• [How to complete this task]:
Filter the lines below, keeping each one that holds "pour".
********
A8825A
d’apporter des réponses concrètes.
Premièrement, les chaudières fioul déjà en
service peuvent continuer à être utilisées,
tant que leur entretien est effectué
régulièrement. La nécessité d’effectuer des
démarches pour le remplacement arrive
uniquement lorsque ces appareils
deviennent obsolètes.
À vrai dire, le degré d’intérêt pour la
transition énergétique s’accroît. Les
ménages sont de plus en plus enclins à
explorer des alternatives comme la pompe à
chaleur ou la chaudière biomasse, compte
********
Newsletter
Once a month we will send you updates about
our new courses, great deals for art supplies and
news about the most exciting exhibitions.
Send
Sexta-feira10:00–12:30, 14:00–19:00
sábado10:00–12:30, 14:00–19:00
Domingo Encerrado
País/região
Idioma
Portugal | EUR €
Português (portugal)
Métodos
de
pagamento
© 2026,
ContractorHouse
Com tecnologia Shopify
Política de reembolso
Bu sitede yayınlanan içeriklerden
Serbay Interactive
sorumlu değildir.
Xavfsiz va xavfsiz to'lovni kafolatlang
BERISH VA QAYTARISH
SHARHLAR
********
• [Exercise solution]:
démarches pour le remplacement arrive
À vrai dire, le degré d’intérêt pour la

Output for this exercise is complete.